Флориани оставалась возле Манджафоко, пока он не испустил дух; возвратилась она к себе взволнованная. В присутствии Кароля она без прикрас рассказала Сальватору о том, как умирал старый рыбак, о его предсмертных словах, то лишенных смысла, то необычайно трогательных. Сальватор нашел, что и в этих обстоятельствах дорогая его сердцу Флориани вела себя, как всегда, безупречно; Кароль хранил молчание. Его немало встревожила неожиданная отлучка Лукреции и то, что она отсутствовала с заката и до полуночи. Он не мог постичь, как могла она проявить столько участия к негодяю, который того вовсе не заслуживал. И как этот человек посмел призвать к своему смертному одру женщину, которая должна была его ненавидеть? Стало быть, он верил в ее доброту и в способность забыть прошлые обиды!

  

Все эти соображения князь высказал каким-то странным тоном. Лукреция, которая еще не привыкла к тому, что его ревность может вспыхнуть по любому поводу, и которая не могла допустить, что ее добрый порыв может показаться Каролю предосудительным, с изумлением посмотрела на него и увидела, что он в ярости. Глаза у него были красные, и он машинально барабанил пальцами по столу; он с трудом подавлял нервную дрожь, которая, как поняла наконец Лукреция, свидетельствовала о крайнем раздражении.

Она только пожала плечами.

Кароль этого не заметил и продолжал:

— А сколько лет было этому Манджафоко?

— Не меньше шестидесяти, — ответила она холодно и сурово.

— И конечно же у него было красивое лицо, косматая борода и живописное рубище? — осведомился Кароль, немного помолчав. — Он походил на разбойника, каких изображают на театре или описывают в романах, и на него нельзя было смотреть без дрожи? Женщинам нравятся люди со столь колоритной внешностью, ведь так лестно приручить этакого дикаря! Бьюсь об заклад, что, испуская дух, он походил на раненого тигра, который бросает на голубку последний взгляд, исполненный вожделения и досады!

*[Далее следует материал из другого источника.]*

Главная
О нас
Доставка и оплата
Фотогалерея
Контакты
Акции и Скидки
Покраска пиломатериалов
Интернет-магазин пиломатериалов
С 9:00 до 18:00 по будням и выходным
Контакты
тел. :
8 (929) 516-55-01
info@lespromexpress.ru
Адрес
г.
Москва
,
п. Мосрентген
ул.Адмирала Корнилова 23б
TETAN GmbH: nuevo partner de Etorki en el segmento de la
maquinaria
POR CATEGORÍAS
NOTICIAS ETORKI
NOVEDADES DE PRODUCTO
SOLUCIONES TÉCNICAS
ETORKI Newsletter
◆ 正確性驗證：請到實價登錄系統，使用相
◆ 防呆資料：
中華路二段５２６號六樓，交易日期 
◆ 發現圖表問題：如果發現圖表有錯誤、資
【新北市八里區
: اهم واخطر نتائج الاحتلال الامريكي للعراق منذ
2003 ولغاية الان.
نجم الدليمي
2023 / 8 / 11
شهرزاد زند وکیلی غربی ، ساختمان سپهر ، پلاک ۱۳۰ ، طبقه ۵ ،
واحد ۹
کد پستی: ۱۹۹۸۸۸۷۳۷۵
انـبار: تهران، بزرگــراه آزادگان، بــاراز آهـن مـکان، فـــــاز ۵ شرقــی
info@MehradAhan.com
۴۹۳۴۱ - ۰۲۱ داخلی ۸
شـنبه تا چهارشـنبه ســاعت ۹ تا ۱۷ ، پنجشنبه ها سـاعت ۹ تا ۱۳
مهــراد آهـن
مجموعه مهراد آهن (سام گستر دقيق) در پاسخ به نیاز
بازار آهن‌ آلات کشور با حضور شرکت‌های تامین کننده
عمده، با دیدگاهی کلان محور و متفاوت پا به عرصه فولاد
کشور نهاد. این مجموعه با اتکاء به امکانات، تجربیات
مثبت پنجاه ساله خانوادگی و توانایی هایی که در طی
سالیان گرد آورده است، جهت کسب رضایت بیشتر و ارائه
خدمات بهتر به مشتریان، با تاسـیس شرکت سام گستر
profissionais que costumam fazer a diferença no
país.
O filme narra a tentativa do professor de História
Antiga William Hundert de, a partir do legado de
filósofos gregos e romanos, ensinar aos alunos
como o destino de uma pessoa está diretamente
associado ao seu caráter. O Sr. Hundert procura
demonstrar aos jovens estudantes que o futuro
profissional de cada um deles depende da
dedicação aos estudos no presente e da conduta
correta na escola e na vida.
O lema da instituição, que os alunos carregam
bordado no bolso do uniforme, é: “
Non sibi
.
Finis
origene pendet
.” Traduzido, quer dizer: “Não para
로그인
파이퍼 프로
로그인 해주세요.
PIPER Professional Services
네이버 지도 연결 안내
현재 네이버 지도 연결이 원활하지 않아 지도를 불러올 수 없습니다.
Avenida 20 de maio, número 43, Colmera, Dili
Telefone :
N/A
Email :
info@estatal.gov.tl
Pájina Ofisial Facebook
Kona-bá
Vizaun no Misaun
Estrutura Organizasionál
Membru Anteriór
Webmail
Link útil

— Неужели смерть человека не вызывает у вас, Кароль, ничего, кроме неуместного красноречия? — со вздохом спросила Флориани. — Вам бы следовало теперь пойти и взглянуть на покойника, это бы мгновенно излечило вас от иронии и отбило охоту прибегать к поэтическим метафорам. Да только вы не пойдете: одно дело разглагольствовать, а совсем другое — проявить присутствие духа и войти в грязную хижину.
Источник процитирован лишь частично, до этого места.